> _GOAL OF THE EXERCISE_
Retype the records exactly, with nothing added or dropped.

(RECORDS PROVIDED Opens)

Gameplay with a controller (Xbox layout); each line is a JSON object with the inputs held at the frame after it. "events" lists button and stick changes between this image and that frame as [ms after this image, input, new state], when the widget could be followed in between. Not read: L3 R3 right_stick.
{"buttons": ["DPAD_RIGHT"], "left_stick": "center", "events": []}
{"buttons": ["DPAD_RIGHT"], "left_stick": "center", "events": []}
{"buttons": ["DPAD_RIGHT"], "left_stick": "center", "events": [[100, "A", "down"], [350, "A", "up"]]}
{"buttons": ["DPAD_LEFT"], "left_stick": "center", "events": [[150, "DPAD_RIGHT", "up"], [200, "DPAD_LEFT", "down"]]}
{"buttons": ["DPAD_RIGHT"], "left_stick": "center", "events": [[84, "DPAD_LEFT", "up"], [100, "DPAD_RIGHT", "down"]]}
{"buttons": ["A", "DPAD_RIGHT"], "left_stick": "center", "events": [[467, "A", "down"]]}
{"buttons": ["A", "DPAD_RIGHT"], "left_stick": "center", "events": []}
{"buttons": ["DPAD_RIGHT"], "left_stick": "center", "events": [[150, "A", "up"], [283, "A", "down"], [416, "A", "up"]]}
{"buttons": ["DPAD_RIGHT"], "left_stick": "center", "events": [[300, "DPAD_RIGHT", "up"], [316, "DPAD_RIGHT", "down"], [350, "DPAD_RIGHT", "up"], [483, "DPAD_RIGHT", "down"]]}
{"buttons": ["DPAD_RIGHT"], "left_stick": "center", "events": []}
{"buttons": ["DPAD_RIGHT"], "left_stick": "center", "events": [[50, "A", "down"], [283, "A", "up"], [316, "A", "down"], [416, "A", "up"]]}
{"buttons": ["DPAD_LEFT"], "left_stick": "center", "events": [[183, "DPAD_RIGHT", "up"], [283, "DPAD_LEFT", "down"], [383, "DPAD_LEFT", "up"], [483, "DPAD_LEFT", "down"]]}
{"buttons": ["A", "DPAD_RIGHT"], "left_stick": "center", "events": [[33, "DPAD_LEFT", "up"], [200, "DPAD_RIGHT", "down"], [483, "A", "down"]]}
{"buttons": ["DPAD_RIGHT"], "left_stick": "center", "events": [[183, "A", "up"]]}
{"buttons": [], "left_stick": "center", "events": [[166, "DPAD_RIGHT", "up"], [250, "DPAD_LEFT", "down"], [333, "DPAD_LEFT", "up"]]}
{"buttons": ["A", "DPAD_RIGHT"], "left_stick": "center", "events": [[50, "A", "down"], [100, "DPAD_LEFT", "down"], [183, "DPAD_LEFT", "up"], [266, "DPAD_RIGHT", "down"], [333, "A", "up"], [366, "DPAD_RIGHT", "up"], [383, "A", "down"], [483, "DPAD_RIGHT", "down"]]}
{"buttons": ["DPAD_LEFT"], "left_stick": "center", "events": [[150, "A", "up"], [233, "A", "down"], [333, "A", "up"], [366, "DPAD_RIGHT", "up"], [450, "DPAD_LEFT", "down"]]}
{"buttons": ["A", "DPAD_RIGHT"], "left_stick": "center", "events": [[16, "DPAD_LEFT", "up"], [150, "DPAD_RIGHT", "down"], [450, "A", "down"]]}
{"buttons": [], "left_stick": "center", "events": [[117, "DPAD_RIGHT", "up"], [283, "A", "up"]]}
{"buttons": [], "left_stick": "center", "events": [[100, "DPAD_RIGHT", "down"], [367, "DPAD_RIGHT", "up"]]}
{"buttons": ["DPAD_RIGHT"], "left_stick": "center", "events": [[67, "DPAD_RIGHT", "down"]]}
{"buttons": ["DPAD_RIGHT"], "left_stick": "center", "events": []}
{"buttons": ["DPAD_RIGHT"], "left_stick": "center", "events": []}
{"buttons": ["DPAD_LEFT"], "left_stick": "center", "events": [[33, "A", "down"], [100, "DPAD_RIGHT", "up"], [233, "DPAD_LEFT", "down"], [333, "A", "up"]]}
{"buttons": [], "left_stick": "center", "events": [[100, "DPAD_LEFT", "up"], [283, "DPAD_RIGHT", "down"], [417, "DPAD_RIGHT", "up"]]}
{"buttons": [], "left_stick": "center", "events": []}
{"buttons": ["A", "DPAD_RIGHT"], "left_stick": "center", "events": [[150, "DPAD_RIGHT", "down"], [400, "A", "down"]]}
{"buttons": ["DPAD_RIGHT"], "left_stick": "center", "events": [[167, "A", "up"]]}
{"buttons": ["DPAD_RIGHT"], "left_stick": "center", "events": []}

(RECORDS PROVIDED Closes)

> _YOUR SOLUTION_
Gameplay with a controller (Xbox layout); each line is a JSON object with the inputs held at the frame after it. "events" lists button and stick changes between this image and that frame as [ms after this image, input, new state], when the widget could be followed in between. Not read: L3 R3 right_stick.
{"buttons": ["DPAD_RIGHT"], "left_stick": "center", "events": []}
{"buttons": ["DPAD_RIGHT"], "left_stick": "center", "events": []}
{"buttons": ["DPAD_RIGHT"], "left_stick": "center", "events": [[100, "A", "down"], [350, "A", "up"]]}
{"buttons": ["DPAD_LEFT"], "left_stick": "center", "events": [[150, "DPAD_RIGHT", "up"], [200, "DPAD_LEFT", "down"]]}
{"buttons": ["DPAD_RIGHT"], "left_stick": "center", "events": [[84, "DPAD_LEFT", "up"], [100, "DPAD_RIGHT", "down"]]}
{"buttons": ["A", "DPAD_RIGHT"], "left_stick": "center", "events": [[467, "A", "down"]]}
{"buttons": ["A", "DPAD_RIGHT"], "left_stick": "center", "events": []}
{"buttons": ["DPAD_RIGHT"], "left_stick": "center", "events": [[150, "A", "up"], [283, "A", "down"], [416, "A", "up"]]}
{"buttons": ["DPAD_RIGHT"], "left_stick": "center", "events": [[300, "DPAD_RIGHT", "up"], [316, "DPAD_RIGHT", "down"], [350, "DPAD_RIGHT", "up"], [483, "DPAD_RIGHT", "down"]]}
{"buttons": ["DPAD_RIGHT"], "left_stick": "center", "events": []}
{"buttons": ["DPAD_RIGHT"], "left_stick": "center", "events": [[50, "A", "down"], [283, "A", "up"], [316, "A", "down"], [416, "A", "up"]]}
{"buttons": ["DPAD_LEFT"], "left_stick": "center", "events": [[183, "DPAD_RIGHT", "up"], [283, "DPAD_LEFT", "down"], [383, "DPAD_LEFT", "up"], [483, "DPAD_LEFT", "down"]]}
{"buttons": ["A", "DPAD_RIGHT"], "left_stick": "center", "events": [[33, "DPAD_LEFT", "up"], [200, "DPAD_RIGHT", "down"], [483, "A", "down"]]}
{"buttons": ["DPAD_RIGHT"], "left_stick": "center", "events": [[183, "A", "up"]]}
{"buttons": [], "left_stick": "center", "events": [[166, "DPAD_RIGHT", "up"], [250, "DPAD_LEFT", "down"], [333, "DPAD_LEFT", "up"]]}
{"buttons": ["A", "DPAD_RIGHT"], "left_stick": "center", "events": [[50, "A", "down"], [100, "DPAD_LEFT", "down"], [183, "DPAD_LEFT", "up"], [266, "DPAD_RIGHT", "down"], [333, "A", "up"], [366, "DPAD_RIGHT", "up"], [383, "A", "down"], [483, "DPAD_RIGHT", "down"]]}
{"buttons": ["DPAD_LEFT"], "left_stick": "center", "events": [[150, "A", "up"], [233, "A", "down"], [333, "A", "up"], [366, "DPAD_RIGHT", "up"], [450, "DPAD_LEFT", "down"]]}
{"buttons": ["A", "DPAD_RIGHT"], "left_stick": "center", "events": [[16, "DPAD_LEFT", "up"], [150, "DPAD_RIGHT", "down"], [450, "A", "down"]]}
{"buttons": [], "left_stick": "center", "events": [[117, "DPAD_RIGHT", "up"], [283, "A", "up"]]}
{"buttons": [], "left_stick": "center", "events": [[100, "DPAD_RIGHT", "down"], [367, "DPAD_RIGHT", "up"]]}
{"buttons": ["DPAD_RIGHT"], "left_stick": "center", "events": [[67, "DPAD_RIGHT", "down"]]}
{"buttons": ["DPAD_RIGHT"], "left_stick": "center", "events": []}
{"buttons": ["DPAD_RIGHT"], "left_stick": "center", "events": []}
{"buttons": ["DPAD_LEFT"], "left_stick": "center", "events": [[33, "A", "down"], [100, "DPAD_RIGHT", "up"], [233, "DPAD_LEFT", "down"], [333, "A", "up"]]}
{"buttons": [], "left_stick": "center", "events": [[100, "DPAD_LEFT", "up"], [283, "DPAD_RIGHT", "down"], [417, "DPAD_RIGHT", "up"]]}
{"buttons": [], "left_stick": "center", "events": []}
{"buttons": ["A", "DPAD_RIGHT"], "left_stick": "center", "events": [[150, "DPAD_RIGHT", "down"], [400, "A", "down"]]}
{"buttons": ["DPAD_RIGHT"], "left_stick": "center", "events": [[167, "A", "up"]]}
{"buttons": ["DPAD_RIGHT"], "left_stick": "center", "events": []}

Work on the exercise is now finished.